___ EXCERPT TO READ
Wednesday night, Shania Twain's first network TV special airs on CBS. Shania Twain's Winter Break also will feature guest appearances by Elton John and the Backstreet Boys.

The singer-songwriter says she is especially excited about Elton John's appearance, calling him "my absolute favorite of all times forever... He's got so much soul."

And the music of the Backstreet Boys has special meaning for her, because she frequently listened to it before going onstage during her concert tour.

"I put them on, because it warms my voice up, because there's so many different vocal things going on," says Twain. "And I just dance and rock the [tour] bus for 20 minutes before I go onstage."

Twain picked up two trophies at last month's Grammy Awards ceremony for You're Still the One, which won as best country song for Twain and husband Robert John "Mutt" Lange, and as female country vocal performance for Twain.

While she's riding the wave of success now, success was a long time coming, she said in a recent interview with CBS This Morning Co-Anchor Mark McEwen. When she was 8 years old, Twain was singing at local nightclubs. Her childhood wasn't easy. Her family was poor and, when she was 21, her mother and stepfather were killed in an auto accident, leaving Twain to raise her siblings.

Asked if life was as bleak and as tough as it sounds like it was, Twain replies, "Yeah. It was... Our electricity sometimes would get shut off. And there were a lot of times we didn't have food. And sometimes we couldn't even afford to go to the laundromat. A lot of times, I was doing laundry in the tub."

While she says she doesn't want anyone to feel sorry for her or to get the impression that her family was "always dirt, dirt poor," she adds, "I also don't want them to get the impression that I'm in any way embellishing this rags-to-riches story."

While many young girls dream of someday becoming a star, Twain says her fantasy was to become Stevie Wonder's backup singer.

"I thought that would make me rich. And it probably would have made me rich," she recalls. "For some reason, I didn't dream of being him. I didn't dream of being [a] star."

When she was a child, she defined a rich person as "anyone who lived in a brick house and could afford to eat roast beef. And ironically now, I'm a vegetarian. I don't eat roast beef anyway."
______
STATED GOAL: Copy the Shania Twain article starting at "Wednesday night, Shania" and ending at "the Backstreet Boys.", substituting "Thursday night" for "Wednesday night". The records have no connection to the Shania Twain article.
___ RECORDED INFORMATION
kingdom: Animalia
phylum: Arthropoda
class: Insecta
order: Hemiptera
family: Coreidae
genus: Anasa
______
COMPLETE RESPONSE:
Thursday night, Shania Twain's first network TV special airs on CBS. Shania Twain's Winter Break also will feature guest appearances by Elton John and the Backstreet Boys.